Your answer must match the material exactly, line for line.

====================

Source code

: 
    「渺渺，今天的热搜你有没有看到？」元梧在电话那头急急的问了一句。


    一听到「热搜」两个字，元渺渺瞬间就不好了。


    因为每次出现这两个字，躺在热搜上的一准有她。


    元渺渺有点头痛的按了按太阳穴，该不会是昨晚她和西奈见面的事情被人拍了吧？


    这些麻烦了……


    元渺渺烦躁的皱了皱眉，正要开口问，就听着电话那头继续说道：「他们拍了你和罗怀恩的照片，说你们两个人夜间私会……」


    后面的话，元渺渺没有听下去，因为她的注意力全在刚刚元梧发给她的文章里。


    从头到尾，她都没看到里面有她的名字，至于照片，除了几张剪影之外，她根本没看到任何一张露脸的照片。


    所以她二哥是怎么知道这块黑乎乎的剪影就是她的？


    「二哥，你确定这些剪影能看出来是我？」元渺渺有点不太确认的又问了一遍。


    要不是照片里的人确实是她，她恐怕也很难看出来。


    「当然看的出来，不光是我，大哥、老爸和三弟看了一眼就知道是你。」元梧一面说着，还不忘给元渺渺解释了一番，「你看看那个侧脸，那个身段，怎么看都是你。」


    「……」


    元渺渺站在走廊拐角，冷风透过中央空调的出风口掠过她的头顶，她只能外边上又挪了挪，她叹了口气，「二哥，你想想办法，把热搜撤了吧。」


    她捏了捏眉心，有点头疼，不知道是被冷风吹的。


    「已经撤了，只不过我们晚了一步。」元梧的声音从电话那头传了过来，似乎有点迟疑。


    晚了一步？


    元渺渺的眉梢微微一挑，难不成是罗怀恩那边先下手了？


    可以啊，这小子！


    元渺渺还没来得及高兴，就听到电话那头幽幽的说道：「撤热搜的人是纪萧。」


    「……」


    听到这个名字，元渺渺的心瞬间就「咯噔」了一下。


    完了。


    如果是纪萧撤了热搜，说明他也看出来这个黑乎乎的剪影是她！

====================

* ANSWER FOR THE TASK *
Source code

: 
    「渺渺，今天的热搜你有没有看到？」元梧在电话那头急急的问了一句。


    一听到「热搜」两个字，元渺渺瞬间就不好了。


    因为每次出现这两个字，躺在热搜上的一准有她。


    元渺渺有点头痛的按了按太阳穴，该不会是昨晚她和西奈见面的事情被人拍了吧？


    这些麻烦了……


    元渺渺烦躁的皱了皱眉，正要开口问，就听着电话那头继续说道：「他们拍了你和罗怀恩的照片，说你们两个人夜间私会……」


    后面的话，元渺渺没有听下去，因为她的注意力全在刚刚元梧发给她的文章里。


    从头到尾，她都没看到里面有她的名字，至于照片，除了几张剪影之外，她根本没看到任何一张露脸的照片。


    所以她二哥是怎么知道这块黑乎乎的剪影就是她的？


    「二哥，你确定这些剪影能看出来是我？」元渺渺有点不太确认的又问了一遍。


    要不是照片里的人确实是她，她恐怕也很难看出来。


    「当然看的出来，不光是我，大哥、老爸和三弟看了一眼就知道是你。」元梧一面说着，还不忘给元渺渺解释了一番，「你看看那个侧脸，那个身段，怎么看都是你。」


    「……」


    元渺渺站在走廊拐角，冷风透过中央空调的出风口掠过她的头顶，她只能外边上又挪了挪，她叹了口气，「二哥，你想想办法，把热搜撤了吧。」


    她捏了捏眉心，有点头疼，不知道是被冷风吹的。


    「已经撤了，只不过我们晚了一步。」元梧的声音从电话那头传了过来，似乎有点迟疑。


    晚了一步？


    元渺渺的眉梢微微一挑，难不成是罗怀恩那边先下手了？


    可以啊，这小子！


    元渺渺还没来得及高兴，就听到电话那头幽幽的说道：「撤热搜的人是纪萧。」


    「……」


    听到这个名字，元渺渺的心瞬间就「咯噔」了一下。


    完了。


    如果是纪萧撤了热搜，说明他也看出来这个黑乎乎的剪影是她！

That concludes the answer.